Il y a enfin la relation à soi-même : le jeûne. Jeûner, c’est chercher à créer du vide dans nos vies qui sont pleines et débordantes, et c’est très difficile. Il s’agit de faire l’expérience du vide, du manque afin de retrouver une relation à soi-même qui ne soit pas du nombrilisme, mais qui recherche le sens profond de ce qui rempli notre existence. Est-ce que tout ce que je fais a une visée ? Jeûner (de nourriture, de télé, de cigarette, de trop de paroles, de mauvais caractère… que sais-je), jeûner, c’est créer un manque, une béance, qui va ouvrir un désir pour laisser plus de place aux deux autres relations précédentes : le partage et la prière. En fin de compte, je crois que le jeûne est plus un moyen de vivre les deux premières recommandations, plutôt qu’un objectif en soi.

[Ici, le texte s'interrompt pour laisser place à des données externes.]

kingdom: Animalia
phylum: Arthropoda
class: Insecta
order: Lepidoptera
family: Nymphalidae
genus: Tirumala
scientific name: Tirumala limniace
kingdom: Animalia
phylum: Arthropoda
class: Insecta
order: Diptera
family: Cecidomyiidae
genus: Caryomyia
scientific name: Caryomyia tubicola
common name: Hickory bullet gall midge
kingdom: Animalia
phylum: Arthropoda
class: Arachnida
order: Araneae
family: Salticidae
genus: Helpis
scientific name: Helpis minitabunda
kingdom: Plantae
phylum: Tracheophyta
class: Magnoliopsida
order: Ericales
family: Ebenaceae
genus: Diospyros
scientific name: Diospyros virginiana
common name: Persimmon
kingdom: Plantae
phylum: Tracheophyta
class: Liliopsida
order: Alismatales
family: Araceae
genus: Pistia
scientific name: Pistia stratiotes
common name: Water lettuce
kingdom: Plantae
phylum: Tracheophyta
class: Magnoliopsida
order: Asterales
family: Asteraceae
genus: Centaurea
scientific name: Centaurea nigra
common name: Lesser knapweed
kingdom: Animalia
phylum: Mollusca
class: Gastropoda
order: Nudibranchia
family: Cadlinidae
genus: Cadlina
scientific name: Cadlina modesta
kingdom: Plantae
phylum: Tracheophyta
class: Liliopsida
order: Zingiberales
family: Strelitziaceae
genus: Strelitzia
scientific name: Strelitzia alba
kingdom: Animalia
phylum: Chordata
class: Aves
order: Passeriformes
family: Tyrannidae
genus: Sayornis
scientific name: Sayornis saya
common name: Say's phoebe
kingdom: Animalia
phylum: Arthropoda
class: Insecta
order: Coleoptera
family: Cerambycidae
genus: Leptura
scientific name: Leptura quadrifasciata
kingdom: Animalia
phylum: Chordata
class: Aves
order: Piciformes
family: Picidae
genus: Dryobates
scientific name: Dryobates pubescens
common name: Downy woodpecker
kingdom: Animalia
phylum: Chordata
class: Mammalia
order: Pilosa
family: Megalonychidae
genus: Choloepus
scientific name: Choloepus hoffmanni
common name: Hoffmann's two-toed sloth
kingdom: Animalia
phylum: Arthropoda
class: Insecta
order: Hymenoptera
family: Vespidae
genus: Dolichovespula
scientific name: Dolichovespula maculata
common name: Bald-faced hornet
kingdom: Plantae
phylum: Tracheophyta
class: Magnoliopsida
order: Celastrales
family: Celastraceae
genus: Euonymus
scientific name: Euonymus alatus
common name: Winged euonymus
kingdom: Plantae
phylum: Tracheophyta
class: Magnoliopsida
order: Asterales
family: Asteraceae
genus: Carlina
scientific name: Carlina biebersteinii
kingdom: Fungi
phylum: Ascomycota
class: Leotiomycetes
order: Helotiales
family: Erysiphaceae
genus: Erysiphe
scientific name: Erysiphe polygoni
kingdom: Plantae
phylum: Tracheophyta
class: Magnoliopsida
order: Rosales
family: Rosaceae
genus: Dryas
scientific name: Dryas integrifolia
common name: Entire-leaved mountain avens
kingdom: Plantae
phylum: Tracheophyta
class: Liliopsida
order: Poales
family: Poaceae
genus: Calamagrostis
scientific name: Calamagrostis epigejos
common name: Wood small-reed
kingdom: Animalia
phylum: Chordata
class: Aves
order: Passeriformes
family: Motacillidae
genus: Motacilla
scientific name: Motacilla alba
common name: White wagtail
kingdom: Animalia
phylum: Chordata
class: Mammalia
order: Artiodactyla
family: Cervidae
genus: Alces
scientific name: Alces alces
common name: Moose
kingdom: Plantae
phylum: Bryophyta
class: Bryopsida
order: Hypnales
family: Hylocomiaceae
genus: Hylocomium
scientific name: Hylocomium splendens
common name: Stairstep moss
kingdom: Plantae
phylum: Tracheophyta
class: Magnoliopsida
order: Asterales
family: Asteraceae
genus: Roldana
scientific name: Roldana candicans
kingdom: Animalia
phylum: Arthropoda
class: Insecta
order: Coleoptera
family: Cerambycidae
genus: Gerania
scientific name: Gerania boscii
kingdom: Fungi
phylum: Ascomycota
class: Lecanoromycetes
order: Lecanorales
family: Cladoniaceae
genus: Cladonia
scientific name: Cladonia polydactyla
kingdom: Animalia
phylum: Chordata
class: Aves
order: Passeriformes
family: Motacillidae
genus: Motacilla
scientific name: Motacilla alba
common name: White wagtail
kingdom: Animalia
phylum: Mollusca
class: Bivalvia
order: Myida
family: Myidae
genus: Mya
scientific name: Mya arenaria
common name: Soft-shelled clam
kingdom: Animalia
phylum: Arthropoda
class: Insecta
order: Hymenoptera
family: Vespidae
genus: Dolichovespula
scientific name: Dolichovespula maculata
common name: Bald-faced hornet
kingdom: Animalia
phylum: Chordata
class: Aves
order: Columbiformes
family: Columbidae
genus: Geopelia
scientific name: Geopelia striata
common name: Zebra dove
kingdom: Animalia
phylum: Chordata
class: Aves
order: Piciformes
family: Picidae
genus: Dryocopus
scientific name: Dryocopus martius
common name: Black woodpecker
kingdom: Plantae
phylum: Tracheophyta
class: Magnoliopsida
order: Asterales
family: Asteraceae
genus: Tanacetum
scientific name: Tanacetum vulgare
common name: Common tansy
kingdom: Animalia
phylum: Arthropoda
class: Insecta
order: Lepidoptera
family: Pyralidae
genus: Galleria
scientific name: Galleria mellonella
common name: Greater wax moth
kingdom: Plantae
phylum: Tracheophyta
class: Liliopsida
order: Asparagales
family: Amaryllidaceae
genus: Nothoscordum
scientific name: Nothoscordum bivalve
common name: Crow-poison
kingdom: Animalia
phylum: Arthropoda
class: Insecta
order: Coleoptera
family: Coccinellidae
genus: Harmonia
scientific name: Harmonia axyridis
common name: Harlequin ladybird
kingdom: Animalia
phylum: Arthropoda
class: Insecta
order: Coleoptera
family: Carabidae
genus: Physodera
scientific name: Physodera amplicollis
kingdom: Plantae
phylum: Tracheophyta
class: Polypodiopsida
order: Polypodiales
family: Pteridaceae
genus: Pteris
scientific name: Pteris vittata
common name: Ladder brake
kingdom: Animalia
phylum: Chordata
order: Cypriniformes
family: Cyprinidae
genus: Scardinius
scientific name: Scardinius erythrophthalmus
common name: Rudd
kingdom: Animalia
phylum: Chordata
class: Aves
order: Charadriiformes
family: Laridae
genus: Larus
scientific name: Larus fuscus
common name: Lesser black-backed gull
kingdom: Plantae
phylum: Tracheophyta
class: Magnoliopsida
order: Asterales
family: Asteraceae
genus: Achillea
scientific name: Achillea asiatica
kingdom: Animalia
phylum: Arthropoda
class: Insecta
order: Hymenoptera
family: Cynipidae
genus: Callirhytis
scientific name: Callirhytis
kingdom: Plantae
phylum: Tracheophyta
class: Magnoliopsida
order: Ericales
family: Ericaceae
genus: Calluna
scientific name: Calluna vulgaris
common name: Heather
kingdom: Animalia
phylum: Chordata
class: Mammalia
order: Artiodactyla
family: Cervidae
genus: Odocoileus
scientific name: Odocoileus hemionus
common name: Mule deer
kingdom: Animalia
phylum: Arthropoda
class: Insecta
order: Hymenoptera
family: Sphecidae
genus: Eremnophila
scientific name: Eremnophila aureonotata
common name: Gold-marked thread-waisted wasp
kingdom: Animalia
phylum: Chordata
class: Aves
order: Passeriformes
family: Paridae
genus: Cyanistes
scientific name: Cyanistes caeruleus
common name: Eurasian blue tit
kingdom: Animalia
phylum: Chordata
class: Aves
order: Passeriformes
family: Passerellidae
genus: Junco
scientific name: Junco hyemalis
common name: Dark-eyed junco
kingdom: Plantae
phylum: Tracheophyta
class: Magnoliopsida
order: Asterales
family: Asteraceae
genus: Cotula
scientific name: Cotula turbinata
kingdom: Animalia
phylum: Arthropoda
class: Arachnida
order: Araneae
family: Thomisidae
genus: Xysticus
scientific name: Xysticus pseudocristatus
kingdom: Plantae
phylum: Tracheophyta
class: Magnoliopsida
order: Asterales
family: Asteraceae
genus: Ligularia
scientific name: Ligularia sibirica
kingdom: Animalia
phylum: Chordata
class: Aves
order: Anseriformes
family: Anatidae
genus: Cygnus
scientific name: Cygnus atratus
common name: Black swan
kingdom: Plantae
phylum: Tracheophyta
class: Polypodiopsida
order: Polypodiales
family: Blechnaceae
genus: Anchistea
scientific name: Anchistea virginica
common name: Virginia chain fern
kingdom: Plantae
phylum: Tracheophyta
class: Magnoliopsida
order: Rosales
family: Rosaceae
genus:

Quand tu fais l’aumône, quand tu pries, quand tu jeûnes… Jésus s’adresse à des personnes qui ont déjà cette pratique. Les propos de Jésus n’ont pas pour objectif d’être plus rigoureux encore dans ces pratiques, mais de mieux les réaliser. Il ne leur dit pas quoi faire, ils le font déjà, mais comment le faire. Cela veut dire que lorsque nous décidons pour notre démarche de carême d’être attentif à une attitude précise, il est indispensable de s’interroger sur la manière de la vivre ou de la mener. L’Evangile nous invite à accomplir ces démarches dans le secret. Le mot secret en grec kruptos « ce qui est crypté » revient 6 fois. L’Evangile laisse entendre que cette démarche ne doit pas avoir d’autres objectifs que de grandir dans sa vie spirituelle, ou de faire grandir l’autre ; mais jamais elle ne doit servir à ce que les autres nous grandissent. En recevant les cendres avec ces paroles « convertissez-vous, et croyez à l’Evangile » nous sommes invités à descendre, la démarche du Carême est placée sous le signe de la conversion, un chemin d’humilité et d’ouverture aux autres vers Pâques. Amen.